Gadis itu mendengar pertengkaran yang terjadi di luar ruang. Sepertinya, salah satu yag berujar adalah suara milik manajer kuningnya. Gadis itu dengan segera meletakkan cangkir kopinya diatas meja dan keluar dari ruang tunggu direktur itu.

Saat gadis itu keluar, hal pertama yang dilihatnya adalah manajer kuningnya itu meremas krah kemeja yang digunakan oleh seseorang yang berada di depannya.

"Tidak bisakah kau sabar untuk 2 atau 3 tahun lagi?" desis lelaki kuning itu kesal.

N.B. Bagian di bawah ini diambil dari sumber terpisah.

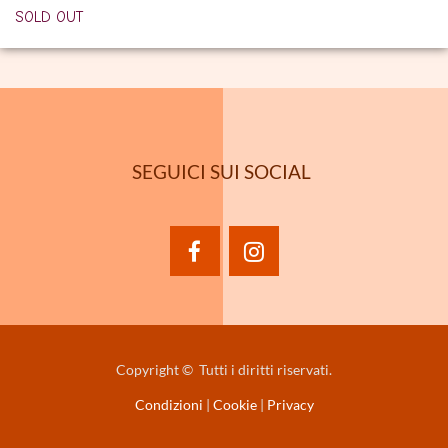
SOLD OUT
SEGUICI SUI SOCIAL
facebook
instagram
Copyright © Tutti i diritti riservati.
Condizioni
|
Cookie
|
Privacy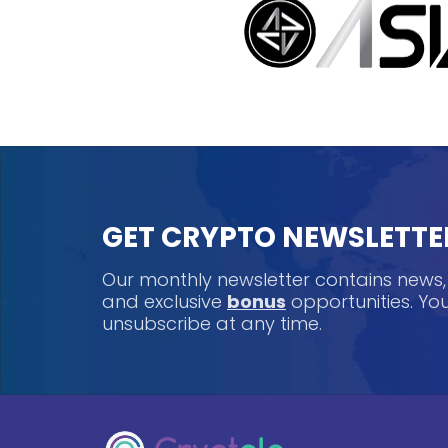
GET CRYPTO NEWSLETTE
Our monthly newsletter contains news
and exclusive
bonus
opportunities. Y
unsubscribe at any time.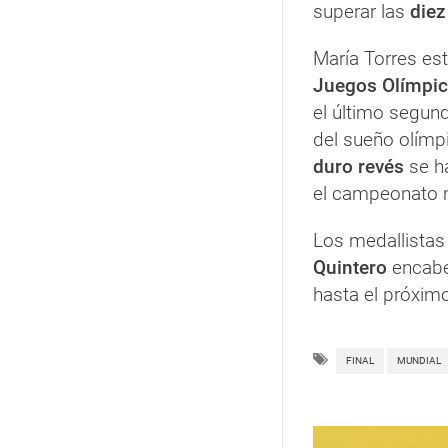
superar las
diez
María Torres est
Juegos Olímpic
el último segund
del sueño olímp
duro revés
se ha
el campeonato 
Los medallistas
Quintero
encabe
hasta el próxim
FINAL
MUNDIAL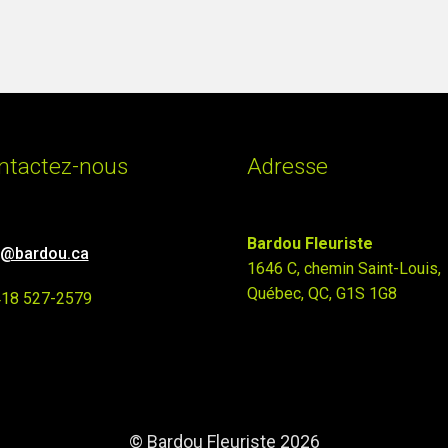
ntactez-nous
Adresse
Bardou Fleuriste
o@bardou.ca
1646 C, chemin Saint-Louis,
Québec, QC, G1S 1G8
418 527-2579
© Bardou Fleuriste 2026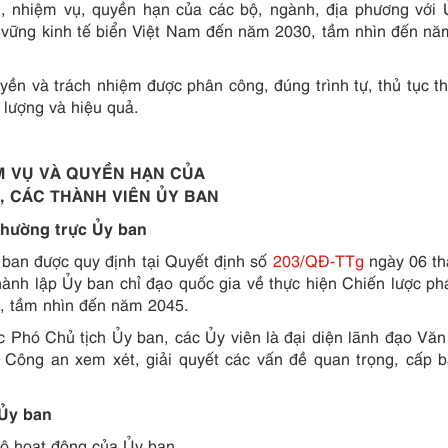
, nhiệm vụ, quyền hạn của các bộ, ngành, địa phương với
ền vững kinh tế biển Việt Nam đến năm 2030, tầm nhìn đến n
yền và trách nhiệm được phân công, đúng trình tự, thủ tục t
 lượng và hiệu quả.
M VỤ VÀ QUYỀN HẠN CỦA
, CÁC THÀNH VIÊN ỦY BAN
Thường trực Ủy ban
ban được quy định tại Quyết định số
203/QĐ-TTg
ngày 06 th
nh lập Ủy ban chỉ đạo quốc gia về thực hiện Chiến lược phá
, tầm nhìn đến năm 2045.
c Phó Chủ tịch Ủy ban, các Ủy viên là đại diện lãnh đạo Vă
 Công an xem xét, giải quyết các vấn đề quan trọng, cấp 
 Ủy ban
bộ hoạt động của Ủy ban.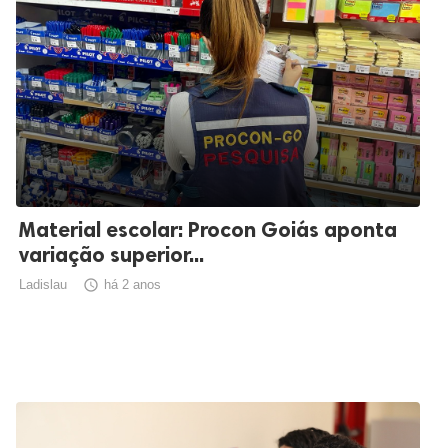
Material escolar: Procon Goiás aponta
variação superior...
Ladislau

há 2 anos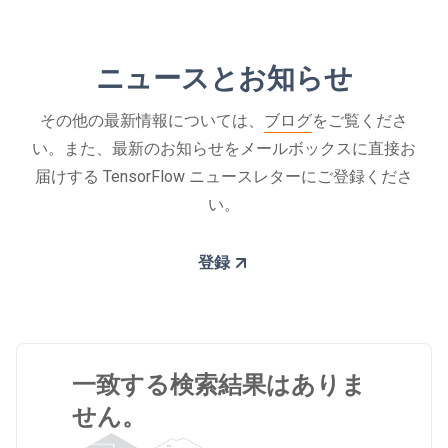
ニュースとお知らせ
その他の最新情報については、
ブログ
をご覧くださ
い。また、最新のお知らせをメールボックスに直接お
届けする TensorFlow ニュースレターにご登録くださ
い。
登録
一致する検索結果はありま
せん。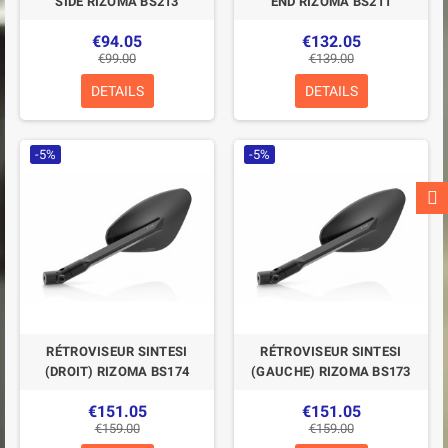
SIDE RIZOMA BS213
END RIZOMA BS211
€94.05
€132.05
€99.00
€139.00
DETAILS
DETAILS
-5%
-5%
RÉTROVISEUR SINTESI
RÉTROVISEUR SINTESI
(DROIT) RIZOMA BS174
(GAUCHE) RIZOMA BS173
€151.05
€151.05
€159.00
€159.00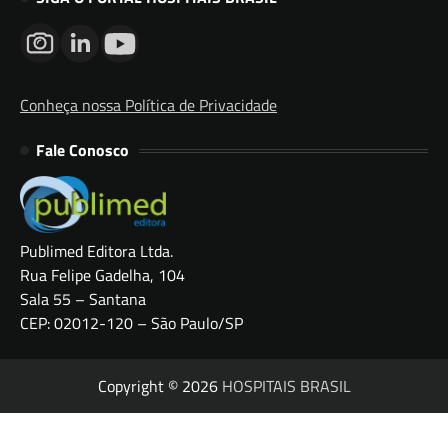
Conheça nossa Política de Privacidade
Fale Conosco
Publimed Editora Ltda.
Rua Felipe Gadelha, 104
Sala 55 – Santana
CEP: 02012-120 – São Paulo/SP
Copyright © 2026
HOSPITAIS BRASIL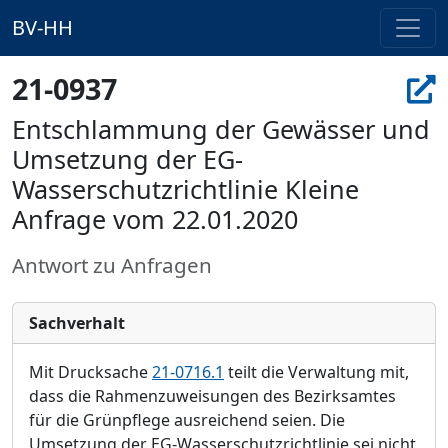
BV-HH
21-0937
Entschlammung der Gewässer und
Umsetzung der EG-
Wasserschutzrichtlinie Kleine
Anfrage vom 22.01.2020
Antwort zu Anfragen
Sachverhalt
Mit Drucksache
21-0716.1
teilt die Verwaltung mit,
dass die Rahmenzuweisungen des Bezirksamtes
fü
r die Grü
npflege ausreichend seien. Die
Umsetzung der EG-Wasserschutzrichtlinie
sei nicht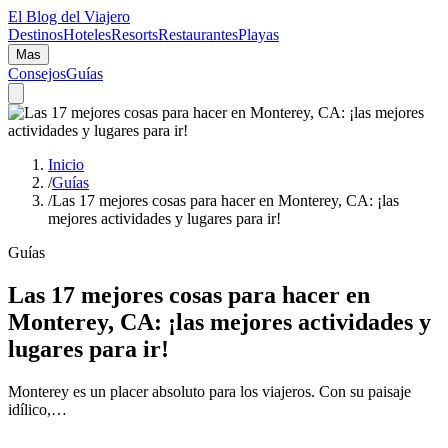
El Blog del Viajero
Destinos
Hoteles
Resorts
Restaurantes
Playas
Mas
Consejos
Guías
Inicio
/
Guías
/
Las 17 mejores cosas para hacer en Monterey, CA: ¡las
mejores actividades y lugares para ir!
Guías
Las 17 mejores cosas para hacer en
Monterey, CA: ¡las mejores actividades y
lugares para ir!
Monterey es un placer absoluto para los viajeros. Con su paisaje
idílico,…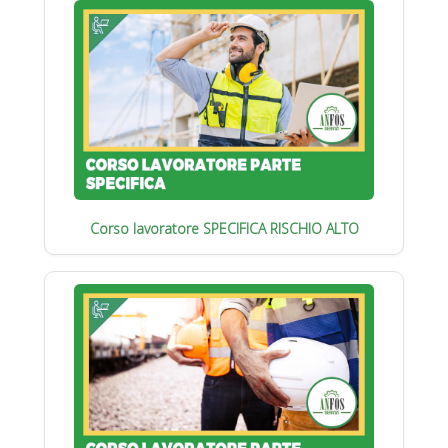
Corso lavoratore SPECIFICA RISCHIO ALTO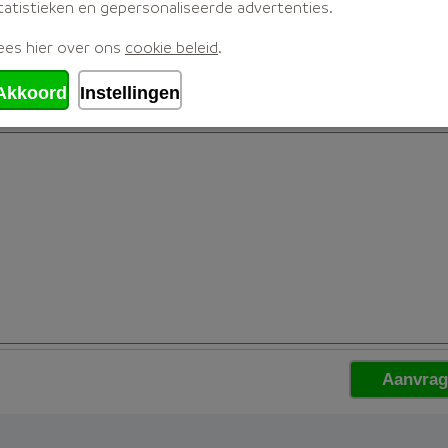
tatistieken en gepersonaliseerde advertenties.
ees hier over ons
cookie beleid
.
Akkoord
Instellingen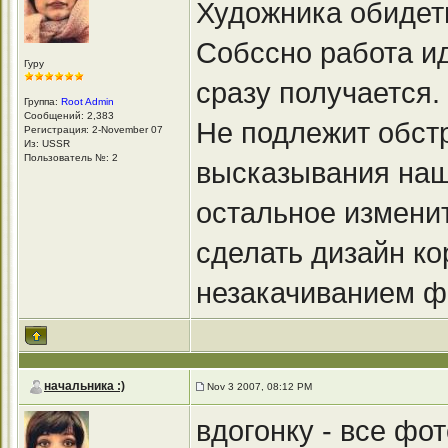
Художника обидеть
Собссно работа ид
Гуру
сразу получается
Группа:
Root Admin
Сообщений: 2,383
Не подлежит обст
Регистрация: 2-November 07
Из: USSR
Пользователь №: 2
высказывания наш
остальное измени
сделать дизайн ко
незакачиванием ф
начальника :)
Nov 3 2007, 08:12 PM
вдогонку - все фо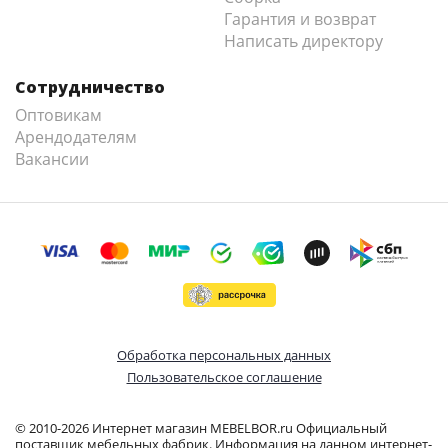
Гарантия и возврат
Написать директору
Сотрудничество
Оптовикам
Арендодателям
Вакансии
Обработка персональных данных
Пользовательское соглашение
© 2010-2026 Интернет магазин MEBELBOR.ru Официальный
поставщик мебельных фабрик. Информация на данном интернет-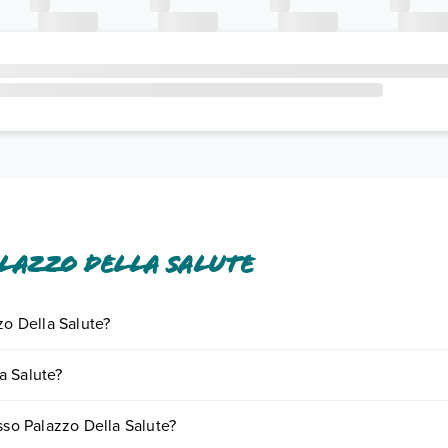
lazzo Della Salute
zo Della Salute?
ornando presso Palazzo Della Salute. Scoprile tutte nella
sezione dedi
a Salute?
 base a vari fattori (per es. date, condizioni dell'hotel, ecc). Per consul
sso Palazzo Della Salute?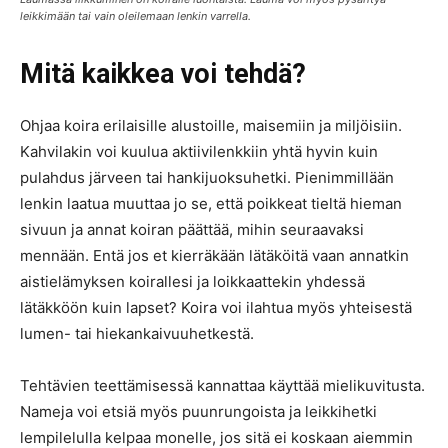
leikkimään tai vain oleilemaan lenkin varrella.
Mitä kaikkea voi tehdä?
Ohjaa koira erilaisille alustoille, maisemiin ja miljöisiin.
Kahvilakin voi kuulua aktiivilenkkiin yhtä hyvin kuin
pulahdus järveen tai hankijuoksuhetki. Pienimmillään
lenkin laatua muuttaa jo se, että poikkeat tieltä hieman
sivuun ja annat koiran päättää, mihin seuraavaksi
mennään. Entä jos et kierräkään lätäköitä vaan annatkin
aistielämyksen koirallesi ja loikkaattekin yhdessä
lätäkköön kuin lapset? Koira voi ilahtua myös yhteisestä
lumen- tai hiekankaivuuhetkestä.
Tehtävien teettämisessä kannattaa käyttää mielikuvitusta.
Nameja voi etsiä myös puunrungoista ja leikkihetki
lempilelulla kelpaa monelle, jos sitä ei koskaan aiemmin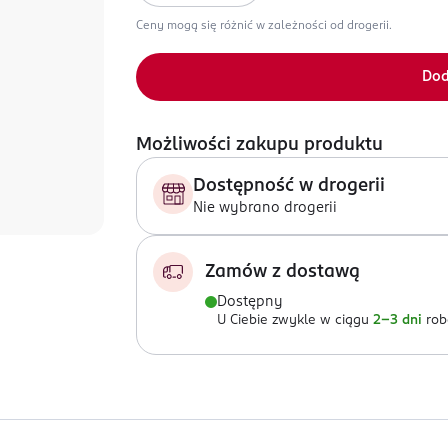
Ceny mogą się różnić w zależności od drogerii.
Dod
Możliwości zakupu produktu
Dostępność w drogerii
Nie wybrano drogerii
Zamów z dostawą
Dostępny
U Ciebie zwykle w ciągu
2-3 dni
rob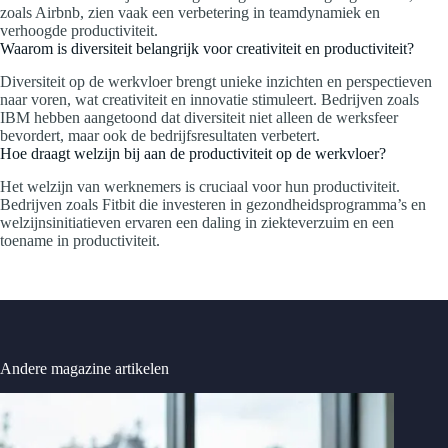
zoals Airbnb, zien vaak een verbetering in teamdynamiek en
verhoogde productiviteit.
Waarom is diversiteit belangrijk voor creativiteit en productiviteit?
Diversiteit op de werkvloer brengt unieke inzichten en perspectieven
naar voren, wat creativiteit en innovatie stimuleert. Bedrijven zoals
IBM hebben aangetoond dat diversiteit niet alleen de werksfeer
bevordert, maar ook de bedrijfsresultaten verbetert.
Hoe draagt welzijn bij aan de productiviteit op de werkvloer?
Het welzijn van werknemers is cruciaal voor hun productiviteit.
Bedrijven zoals Fitbit die investeren in gezondheidsprogramma’s en
welzijnsinitiatieven ervaren een daling in ziekteverzuim en een
toename in productiviteit.
Andere magazine artikelen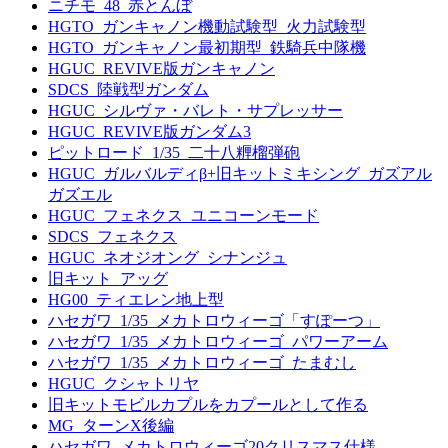
ニチモ_48_赤とんぼ
HGTO_ガンキャノン機動試験型_火力試験型
HGTO_ガンキャノン最初期型_鉄騎兵中隊機
HGUC_REVIVE版ガンキャノン
SDCS_陸戦型ガンダム
HGUC_シルヴァ・バレト・サプレッサー
HGUC_REVIVE版ガンダム3
ピットロード_1/35_二十八糎榴弾砲
HGUC_ガルバルディβ+旧キットミキシング_ガズアル
ガズエル
HGUC_フェネクス_ユニコーンモード
SDCS_フェネクス
HGUC_ネオジオング_シナンジュ
旧キット_アッグ
HG00_ティエレン地上型
ハセガワ_1/35_メカトロウィーゴ「すぽーつ」
ハセガワ_1/35_メカトロウィーゴ_パワーアーム
ハセガワ_1/35_メカトロウィーゴ_たまむし
HGUC_クシャトリヤ
旧キットモビルカプルをカプールとして作る
MG_ターンX後編
ハセガワ_メカトロウィーゴ20クリスマス仕様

Sepertinya lelaki di depan Naruto itu tidak bergeming. Dia diam di tempatnya.

Gadis indigo itu mendekat ke arah mereka berdua dengan sedikit berlari. Oh, apa yang harus dilakukannya sekarang? Melerai? Itu tidak mungkin, bukan suatu ide yang bagus. Menjerit? Oh, tidak. Ia akan dibawa kerumah sakit jiwa nantinya. Diam saja? Oke, itu mungkin pilihan yang paling baik, seperti yang dilakukan oleh sekretaris itu yang masih duduk di tempatnya dan tak bergeming. Lalu apa? Beberapa hari lagi mendengar kabar bahwa Naruto akan dipecat? Itu hal yang membuatnya tidak waras tentu saja. Jika lelaki tampan bertubuh sexy itu akan meninggalkan posnya itu sudah pasti akan membuat hatinya tambah merana. Itu hal yang tidak akan bisa ditanggungnya.

"Tunggu dulu," ucapnya hampir menjerit.

Pria kuning itu menatap ke arah Hinata lalu melepaskan tangannya dari krah kemeja orang yang berada di hadapannya. Mata biru toscanya yang dipenuhi amarah melembut. Ya bisa di katakan sedikit.

"Kau sangat terlambat, Hyuuga," desis Naruto marah. Lelaki itu menatapnya hangat. Perkataan dan matanya sedikit berbeda jalur. "Berapa yang kau bawa?" tanya Naruto.

"Aku tidak mengerti apa yang terjadi, tapi bukankah manajer dapat membicarakannya dengan cara yang lebih baik. Beliau direktur kita, manajer," ucap Hinata, ia membelokkan arah pembicaraan mereka. Sedikit takut-takut ia berkata seperti itu. Takut jika ia dikira menggurui.

"Aku mengerti pointmu tapi saat ini aku benar-benar ingin menghajarnya," desis Naruto lagi, arah matanya sekarang menuju direkturnya.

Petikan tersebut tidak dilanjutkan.